▶ Data records
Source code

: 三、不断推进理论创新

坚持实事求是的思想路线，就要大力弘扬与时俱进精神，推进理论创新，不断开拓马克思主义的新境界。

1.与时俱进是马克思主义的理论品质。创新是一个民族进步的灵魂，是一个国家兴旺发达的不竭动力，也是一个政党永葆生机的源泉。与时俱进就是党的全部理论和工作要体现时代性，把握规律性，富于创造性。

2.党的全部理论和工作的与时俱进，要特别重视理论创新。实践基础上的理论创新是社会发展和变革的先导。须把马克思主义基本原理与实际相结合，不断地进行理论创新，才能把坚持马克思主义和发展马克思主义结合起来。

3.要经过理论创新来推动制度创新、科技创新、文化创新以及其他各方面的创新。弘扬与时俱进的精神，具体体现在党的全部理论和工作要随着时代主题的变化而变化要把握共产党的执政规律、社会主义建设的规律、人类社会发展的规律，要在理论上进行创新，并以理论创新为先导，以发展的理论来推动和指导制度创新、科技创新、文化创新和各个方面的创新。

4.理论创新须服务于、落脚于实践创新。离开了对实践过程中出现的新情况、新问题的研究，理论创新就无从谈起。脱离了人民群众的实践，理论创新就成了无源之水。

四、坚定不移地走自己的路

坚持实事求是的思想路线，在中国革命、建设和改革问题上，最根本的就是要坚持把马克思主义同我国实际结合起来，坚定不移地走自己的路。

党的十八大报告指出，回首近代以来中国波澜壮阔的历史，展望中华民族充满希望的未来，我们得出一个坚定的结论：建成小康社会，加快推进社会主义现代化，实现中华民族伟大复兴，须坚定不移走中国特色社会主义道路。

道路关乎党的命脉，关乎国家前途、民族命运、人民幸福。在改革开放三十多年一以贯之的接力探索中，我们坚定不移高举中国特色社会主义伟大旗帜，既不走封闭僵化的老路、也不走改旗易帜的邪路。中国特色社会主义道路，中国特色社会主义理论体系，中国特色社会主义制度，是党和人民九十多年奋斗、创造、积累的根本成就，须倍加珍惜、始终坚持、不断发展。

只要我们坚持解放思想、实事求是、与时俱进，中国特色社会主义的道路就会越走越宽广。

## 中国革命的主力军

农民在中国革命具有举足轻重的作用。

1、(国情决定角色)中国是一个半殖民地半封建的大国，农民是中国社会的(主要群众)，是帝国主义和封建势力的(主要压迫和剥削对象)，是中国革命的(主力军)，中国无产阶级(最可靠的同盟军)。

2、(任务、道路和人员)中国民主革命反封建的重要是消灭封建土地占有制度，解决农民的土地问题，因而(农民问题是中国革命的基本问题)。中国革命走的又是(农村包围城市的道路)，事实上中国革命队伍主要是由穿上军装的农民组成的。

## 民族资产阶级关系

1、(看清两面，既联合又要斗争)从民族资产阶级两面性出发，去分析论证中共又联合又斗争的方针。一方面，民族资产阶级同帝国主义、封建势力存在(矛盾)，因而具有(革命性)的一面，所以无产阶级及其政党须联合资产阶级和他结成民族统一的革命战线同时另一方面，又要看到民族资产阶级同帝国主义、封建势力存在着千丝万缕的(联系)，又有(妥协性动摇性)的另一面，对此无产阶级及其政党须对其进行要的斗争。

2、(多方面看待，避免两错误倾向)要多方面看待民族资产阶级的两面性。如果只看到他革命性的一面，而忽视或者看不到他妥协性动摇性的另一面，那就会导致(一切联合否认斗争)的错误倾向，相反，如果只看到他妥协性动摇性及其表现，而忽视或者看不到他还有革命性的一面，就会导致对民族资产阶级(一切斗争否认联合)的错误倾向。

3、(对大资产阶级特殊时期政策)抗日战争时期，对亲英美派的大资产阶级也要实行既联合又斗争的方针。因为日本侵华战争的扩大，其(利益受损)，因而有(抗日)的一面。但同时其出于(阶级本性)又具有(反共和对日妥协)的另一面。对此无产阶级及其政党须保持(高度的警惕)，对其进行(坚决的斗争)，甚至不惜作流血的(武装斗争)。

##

▶ What the exercise asks
Count the lines in the records above that contain the string "坚持实事求是的思想路线". Give only the number.

▶ Response to the task
2